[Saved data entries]
────────────────────────────────────────
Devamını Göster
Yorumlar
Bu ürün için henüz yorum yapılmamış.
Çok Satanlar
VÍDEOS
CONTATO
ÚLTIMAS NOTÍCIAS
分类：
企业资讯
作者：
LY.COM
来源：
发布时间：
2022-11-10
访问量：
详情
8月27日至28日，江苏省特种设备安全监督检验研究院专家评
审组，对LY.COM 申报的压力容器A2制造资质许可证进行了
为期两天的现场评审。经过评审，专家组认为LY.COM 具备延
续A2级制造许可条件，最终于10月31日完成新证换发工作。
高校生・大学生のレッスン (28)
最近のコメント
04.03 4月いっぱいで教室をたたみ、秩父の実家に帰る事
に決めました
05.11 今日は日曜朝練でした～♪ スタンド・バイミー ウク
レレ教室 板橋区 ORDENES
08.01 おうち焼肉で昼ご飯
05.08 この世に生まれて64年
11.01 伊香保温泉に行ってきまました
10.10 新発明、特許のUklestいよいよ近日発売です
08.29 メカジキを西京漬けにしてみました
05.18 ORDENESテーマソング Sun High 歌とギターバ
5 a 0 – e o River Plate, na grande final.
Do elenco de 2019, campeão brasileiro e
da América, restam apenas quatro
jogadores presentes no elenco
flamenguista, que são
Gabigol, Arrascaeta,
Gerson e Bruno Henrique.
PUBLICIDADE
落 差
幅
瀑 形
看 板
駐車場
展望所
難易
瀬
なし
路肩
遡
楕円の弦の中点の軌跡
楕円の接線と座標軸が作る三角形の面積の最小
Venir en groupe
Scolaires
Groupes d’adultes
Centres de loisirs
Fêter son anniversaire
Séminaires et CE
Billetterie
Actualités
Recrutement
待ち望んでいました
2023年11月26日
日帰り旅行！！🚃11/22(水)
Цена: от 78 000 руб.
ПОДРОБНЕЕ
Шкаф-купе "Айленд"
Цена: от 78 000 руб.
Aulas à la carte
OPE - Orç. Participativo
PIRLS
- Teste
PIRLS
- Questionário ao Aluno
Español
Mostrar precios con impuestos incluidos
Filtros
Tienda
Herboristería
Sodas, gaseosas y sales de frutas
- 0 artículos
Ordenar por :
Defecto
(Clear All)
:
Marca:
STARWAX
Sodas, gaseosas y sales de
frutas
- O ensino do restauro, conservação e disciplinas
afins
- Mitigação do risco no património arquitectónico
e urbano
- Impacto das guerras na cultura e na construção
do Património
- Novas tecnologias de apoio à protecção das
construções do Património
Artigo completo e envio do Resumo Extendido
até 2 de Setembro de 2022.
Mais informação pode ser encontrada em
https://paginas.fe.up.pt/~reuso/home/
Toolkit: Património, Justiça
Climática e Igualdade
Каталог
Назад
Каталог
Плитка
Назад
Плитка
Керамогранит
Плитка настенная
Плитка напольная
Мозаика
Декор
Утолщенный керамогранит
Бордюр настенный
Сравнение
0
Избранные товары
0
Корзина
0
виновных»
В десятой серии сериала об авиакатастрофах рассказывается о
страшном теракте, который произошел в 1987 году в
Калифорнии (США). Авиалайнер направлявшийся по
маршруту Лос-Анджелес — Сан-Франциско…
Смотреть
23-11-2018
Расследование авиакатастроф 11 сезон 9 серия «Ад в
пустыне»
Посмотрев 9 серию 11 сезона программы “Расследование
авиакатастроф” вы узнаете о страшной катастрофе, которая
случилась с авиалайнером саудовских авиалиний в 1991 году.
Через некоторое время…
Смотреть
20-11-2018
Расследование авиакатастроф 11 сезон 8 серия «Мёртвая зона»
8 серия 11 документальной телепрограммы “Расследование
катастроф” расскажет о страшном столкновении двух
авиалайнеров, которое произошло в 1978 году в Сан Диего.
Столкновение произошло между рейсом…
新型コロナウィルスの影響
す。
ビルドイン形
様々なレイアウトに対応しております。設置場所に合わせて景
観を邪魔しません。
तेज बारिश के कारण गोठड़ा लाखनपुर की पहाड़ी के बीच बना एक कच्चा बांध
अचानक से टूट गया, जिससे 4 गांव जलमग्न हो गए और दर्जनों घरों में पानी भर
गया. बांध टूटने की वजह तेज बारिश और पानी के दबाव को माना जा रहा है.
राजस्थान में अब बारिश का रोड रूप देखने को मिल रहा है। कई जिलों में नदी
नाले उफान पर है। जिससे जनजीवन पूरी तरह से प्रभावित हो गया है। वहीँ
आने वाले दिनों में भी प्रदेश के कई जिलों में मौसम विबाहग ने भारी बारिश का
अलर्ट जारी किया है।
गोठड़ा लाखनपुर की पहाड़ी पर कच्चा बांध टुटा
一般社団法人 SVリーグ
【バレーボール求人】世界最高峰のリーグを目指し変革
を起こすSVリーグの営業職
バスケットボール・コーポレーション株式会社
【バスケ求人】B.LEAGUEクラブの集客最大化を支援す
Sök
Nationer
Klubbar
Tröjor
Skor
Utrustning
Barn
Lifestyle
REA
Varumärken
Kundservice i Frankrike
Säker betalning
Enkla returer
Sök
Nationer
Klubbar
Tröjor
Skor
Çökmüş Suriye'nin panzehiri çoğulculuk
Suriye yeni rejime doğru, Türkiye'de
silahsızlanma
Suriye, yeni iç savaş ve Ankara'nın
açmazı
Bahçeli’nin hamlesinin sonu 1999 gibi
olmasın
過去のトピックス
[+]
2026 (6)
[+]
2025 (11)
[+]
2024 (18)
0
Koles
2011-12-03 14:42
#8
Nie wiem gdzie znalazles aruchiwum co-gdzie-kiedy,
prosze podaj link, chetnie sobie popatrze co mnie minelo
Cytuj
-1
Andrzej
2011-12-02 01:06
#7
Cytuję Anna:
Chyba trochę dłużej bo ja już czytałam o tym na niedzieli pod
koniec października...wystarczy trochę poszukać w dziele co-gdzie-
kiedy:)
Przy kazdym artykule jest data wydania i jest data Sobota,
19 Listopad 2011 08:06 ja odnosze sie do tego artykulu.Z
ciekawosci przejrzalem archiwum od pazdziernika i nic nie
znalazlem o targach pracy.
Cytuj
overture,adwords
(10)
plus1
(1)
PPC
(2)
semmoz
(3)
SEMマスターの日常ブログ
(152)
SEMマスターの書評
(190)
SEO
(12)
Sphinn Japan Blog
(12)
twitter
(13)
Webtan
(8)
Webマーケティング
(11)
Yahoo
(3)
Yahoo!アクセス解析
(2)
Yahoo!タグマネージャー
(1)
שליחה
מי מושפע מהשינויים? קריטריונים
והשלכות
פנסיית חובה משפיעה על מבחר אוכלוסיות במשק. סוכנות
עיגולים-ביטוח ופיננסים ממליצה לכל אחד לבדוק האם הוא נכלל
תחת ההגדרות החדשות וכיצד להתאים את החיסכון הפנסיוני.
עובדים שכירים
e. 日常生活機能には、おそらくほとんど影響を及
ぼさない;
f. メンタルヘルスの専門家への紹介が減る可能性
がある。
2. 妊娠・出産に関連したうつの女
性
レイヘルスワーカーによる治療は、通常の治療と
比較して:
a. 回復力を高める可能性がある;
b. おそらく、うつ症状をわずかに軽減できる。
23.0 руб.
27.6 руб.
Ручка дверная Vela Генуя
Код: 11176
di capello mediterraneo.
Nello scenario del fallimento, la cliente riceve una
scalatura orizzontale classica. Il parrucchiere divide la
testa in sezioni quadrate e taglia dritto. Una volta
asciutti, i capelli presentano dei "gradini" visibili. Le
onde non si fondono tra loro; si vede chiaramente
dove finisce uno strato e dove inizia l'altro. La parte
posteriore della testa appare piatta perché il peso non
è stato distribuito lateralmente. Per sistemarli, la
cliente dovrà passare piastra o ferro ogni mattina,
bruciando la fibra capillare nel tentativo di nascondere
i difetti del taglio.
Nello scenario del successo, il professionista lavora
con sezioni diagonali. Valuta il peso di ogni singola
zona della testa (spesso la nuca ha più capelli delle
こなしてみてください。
────────────────────────────────────────
Extract all lines from the data in which "году" is found.

страшном теракте, который произошел в 1987 году в
случилась с авиалайнером саудовских авиалиний в 1991 году.
авиалайнеров, которое произошло в 1978 году в Сан Диего.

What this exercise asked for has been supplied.